Segment Start: Material shown

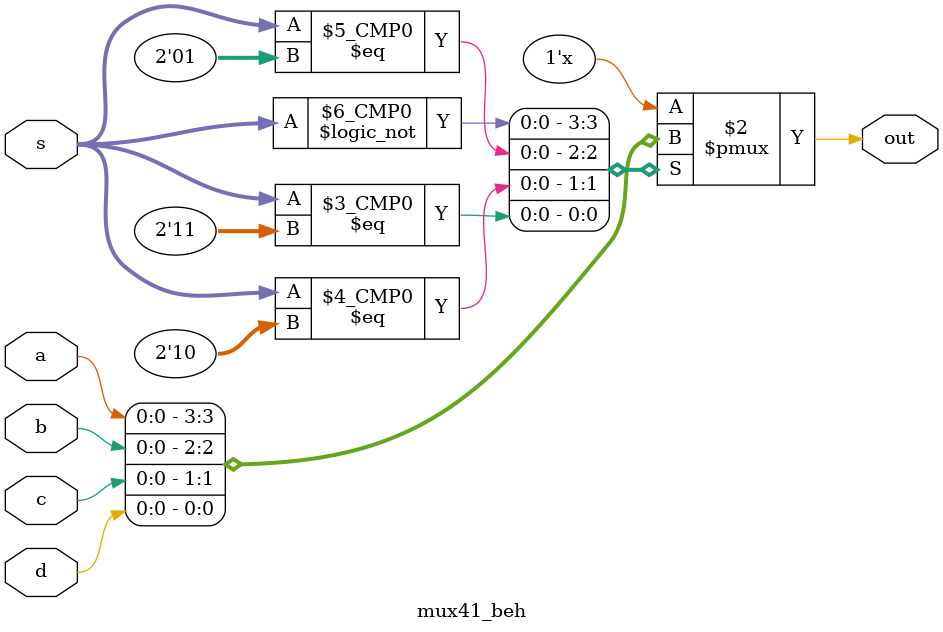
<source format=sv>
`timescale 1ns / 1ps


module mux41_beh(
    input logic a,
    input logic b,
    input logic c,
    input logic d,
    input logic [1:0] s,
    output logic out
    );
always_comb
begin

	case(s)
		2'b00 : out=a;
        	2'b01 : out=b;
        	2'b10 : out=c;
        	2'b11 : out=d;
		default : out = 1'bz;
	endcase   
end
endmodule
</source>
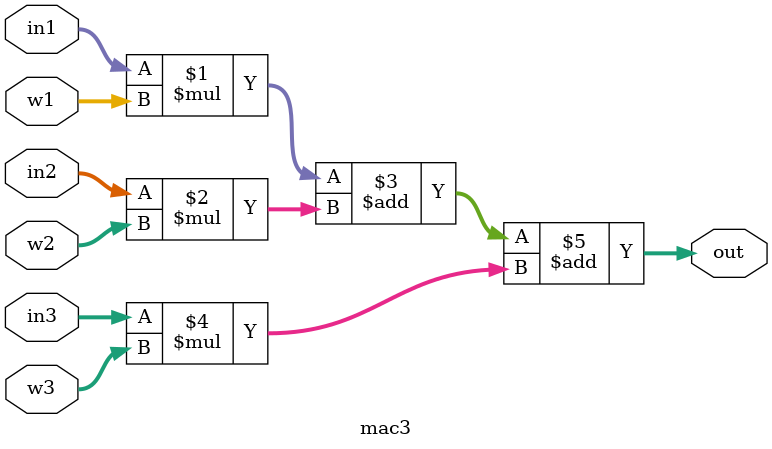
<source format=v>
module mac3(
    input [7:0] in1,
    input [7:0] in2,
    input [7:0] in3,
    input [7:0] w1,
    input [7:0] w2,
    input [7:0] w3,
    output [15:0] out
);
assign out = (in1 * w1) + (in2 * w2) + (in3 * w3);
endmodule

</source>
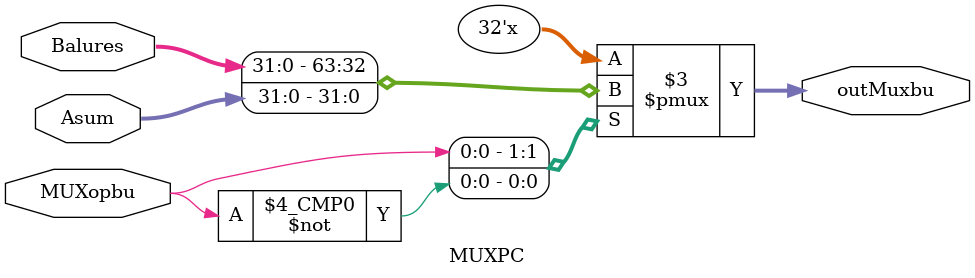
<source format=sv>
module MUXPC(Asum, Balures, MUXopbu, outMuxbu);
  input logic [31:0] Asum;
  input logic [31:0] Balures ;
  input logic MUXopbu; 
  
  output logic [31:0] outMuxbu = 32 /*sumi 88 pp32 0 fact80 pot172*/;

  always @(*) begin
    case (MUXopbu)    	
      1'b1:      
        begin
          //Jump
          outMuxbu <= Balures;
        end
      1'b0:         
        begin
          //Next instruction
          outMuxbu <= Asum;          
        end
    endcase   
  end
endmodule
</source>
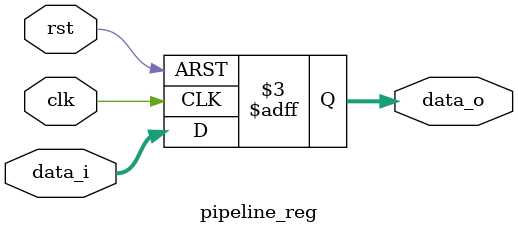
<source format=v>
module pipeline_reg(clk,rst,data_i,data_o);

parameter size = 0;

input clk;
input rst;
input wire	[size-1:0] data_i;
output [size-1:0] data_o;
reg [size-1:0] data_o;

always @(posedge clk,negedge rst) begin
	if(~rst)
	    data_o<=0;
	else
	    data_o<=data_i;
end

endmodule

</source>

Segment End: Material shown

What you will do
With the images excluded, all entries are to be given again exactly.

Solution
<source format=sv>
`timescale 1ns / 1ps


module mux41_beh(
    input logic a,
    input logic b,
    input logic c,
    input logic d,
    input logic [1:0] s,
    output logic out
    );
always_comb
begin

	case(s)
		2'b00 : out=a;
        	2'b01 : out=b;
        	2'b10 : out=c;
        	2'b11 : out=d;
		default : out = 1'bz;
	endcase   
end
endmodule
</source>
<source format=v>
module mac3(
    input [7:0] in1,
    input [7:0] in2,
    input [7:0] in3,
    input [7:0] w1,
    input [7:0] w2,
    input [7:0] w3,
    output [15:0] out
);
assign out = (in1 * w1) + (in2 * w2) + (in3 * w3);
endmodule

</source>
<source format=sv>
module MUXPC(Asum, Balures, MUXopbu, outMuxbu);
  input logic [31:0] Asum;
  input logic [31:0] Balures ;
  input logic MUXopbu; 
  
  output logic [31:0] outMuxbu = 32 /*sumi 88 pp32 0 fact80 pot172*/;

  always @(*) begin
    case (MUXopbu)    	
      1'b1:      
        begin
          //Jump
          outMuxbu <= Balures;
        end
      1'b0:         
        begin
          //Next instruction
          outMuxbu <= Asum;          
        end
    endcase   
  end
endmodule
</source>
<source format=v>
module pipeline_reg(clk,rst,data_i,data_o);

parameter size = 0;

input clk;
input rst;
input wire	[size-1:0] data_i;
output [size-1:0] data_o;
reg [size-1:0] data_o;

always @(posedge clk,negedge rst) begin
	if(~rst)
	    data_o<=0;
	else
	    data_o<=data_i;
end

endmodule

</source>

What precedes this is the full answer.